Oh, and Kevin, environmental and consumer interests matter way more than farmer's interests do, please dont make it seem like you're getting paid on the side for your opinions. And this is all about politics, not science. Monsanto and Dow would do well to explain their usage of 2,4-D, but then again they do have a sordid history with pesticides dont they?

-_-ALEX_THE_GREAT-_- said...

and anyone who says GMO's are "safe" for the environment, either is incredibly naive, doesn't know Monsanto's history, doesn't know the pesticides they are using now, or is getting paid by them. It's good to see them running scared now though...... just like we took care of big tobacco's paid "doctor" claims, we'll take care of Monsanto too

-_-ALEX_THE_GREAT-_- said...

But critics of the products say that is not the last word on the issue.

Some international scientists are challenging the assertion and say many scientific studies show concerns with crops whose DNA has been spliced in ways not seen in nature.

On Tuesday, a group with backing from institutions in Russia, the United States and Europe said it would undertake the longest, largest and most definitive study of GMOs to date to try to settle the debate once and for all.

The $25 million study of 6,000 rats to be fed a GMO corn diet is designed as an independent examination of the health impacts of GMO corn and the herbicide used on it. The research is to be done in Russia and western Europe over two to three years. (

"The science on these GMOs is not settled by a long shot," said Bruce Blumberg, an endocrinology expert at the University of California, Irvine, who sits on the study review board. "Studies that were done by the manufacturers are the main ones showing safety, and those have an inherent conflict of interest."

-_-ALEX_THE_GREAT-_- said...

These are also interesting reads- illustrative of what may happen in the future

Note how scientists differed with Monsanto's assessments and guess who the "regulators" listened to (and you can probably guess why- conflict of interest when they are allowed to be on the regulatory agencies.)

Anonymous said...

Alex, what you say about the farm side simply isn't true. Resistance ("superweeds") and Pesticide usage are strengths of GMO's--not arguments against.
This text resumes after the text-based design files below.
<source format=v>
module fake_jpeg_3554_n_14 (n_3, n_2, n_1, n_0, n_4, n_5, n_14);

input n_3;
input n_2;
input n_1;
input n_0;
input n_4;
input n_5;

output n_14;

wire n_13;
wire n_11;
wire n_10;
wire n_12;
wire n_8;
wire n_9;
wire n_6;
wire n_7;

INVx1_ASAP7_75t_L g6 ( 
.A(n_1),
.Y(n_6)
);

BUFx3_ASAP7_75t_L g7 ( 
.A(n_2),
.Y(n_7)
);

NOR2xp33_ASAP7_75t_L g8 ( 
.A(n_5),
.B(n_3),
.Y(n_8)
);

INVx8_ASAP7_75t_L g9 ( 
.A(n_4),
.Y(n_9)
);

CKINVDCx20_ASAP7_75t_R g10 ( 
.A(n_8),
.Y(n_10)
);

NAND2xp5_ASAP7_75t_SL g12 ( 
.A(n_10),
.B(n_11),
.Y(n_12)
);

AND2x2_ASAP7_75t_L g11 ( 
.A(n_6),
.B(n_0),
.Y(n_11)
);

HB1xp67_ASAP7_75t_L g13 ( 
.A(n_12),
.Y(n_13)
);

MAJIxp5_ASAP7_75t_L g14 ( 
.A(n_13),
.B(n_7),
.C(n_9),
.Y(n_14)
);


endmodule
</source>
GMO herbicide chemicals do have resistance, but less resistance, less often.

Additionally, raw pesticide numbers say nothing about usage, but this is used all the time against GMO's when it is really a strength of GMO methods.
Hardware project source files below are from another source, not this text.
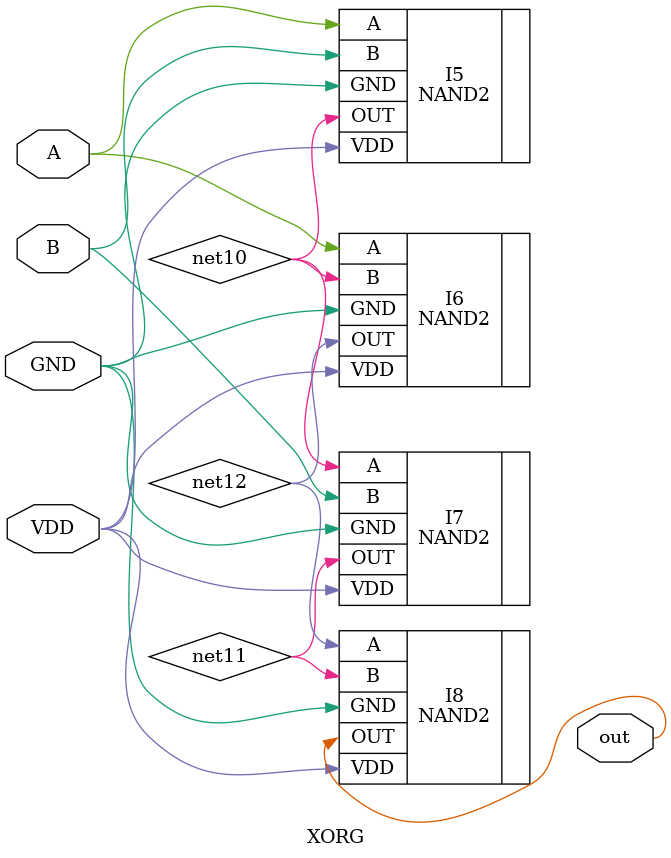
<source format=v>

module XORG (
A,B,out,VDD,GND );
input  A;
input  B;
output  out;
input  VDD;
input  GND;
wire VDD;
wire net12;
wire net11;
wire A;
wire B;
wire GND;
wire out;
wire net10;

NAND2    
 I7  ( .VDD( VDD ), .A( net10 ), .B( B ), .OUT( net11 ), .GND( GND ) );

NAND2    
 I5  ( .VDD( VDD ), .A( A ), .B( B ), .OUT( net10 ), .GND( GND ) );

NAND2    
 I8  ( .VDD( VDD ), .A( net12 ), .B( net11 ), .OUT( out ), .GND( GND ) );

NAND2    
 I6  ( .VDD( VDD ), .A( A ), .B( net10 ), .OUT( net12 ), .GND( GND ) );

endmodule


</source>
For example, in inflation corrected dollars, glyphosate is about 5-8% the '90's cost (not down 5%, down 95%). This means we are using glyphosate instead of fuel and iron to control weeds before planting--practices like this are better for the environment, but they also increases raw numbers of pesticide usage.

I'm not qualified to speak for the science side, but it is a bit discouraging to have so many people who understand practically nothing about farming tell everyone else falsehoods about how we farm.

Thank you.
Randall--a farmer.

-_-ALEX_THE_GREAT-_- said...

Randall, I appreciate your response..... based on what I have been reading, farmers in Georgia have found almost total resistance to Glyphosate? I've no problems with using Glyphosate as it's one of the least harmful pesticides to the environment, but 2,4-D is another matter entirely.

-_-ALEX_THE_GREAT-_- said...

note that I am only posting from what I consider to be legit sources, there are a lot of fearmongering sites out there, but the one's I've posted from seem to be very reasonable in their risk assessments.

-_-ALEX_THE_GREAT-_- said...

actually, as far as autism and ADHD are concerned, as per the most recent Stanford and Columbia studies, there's seems to be more of a connection to airborne pollutants (PAH's) than anything GMO related.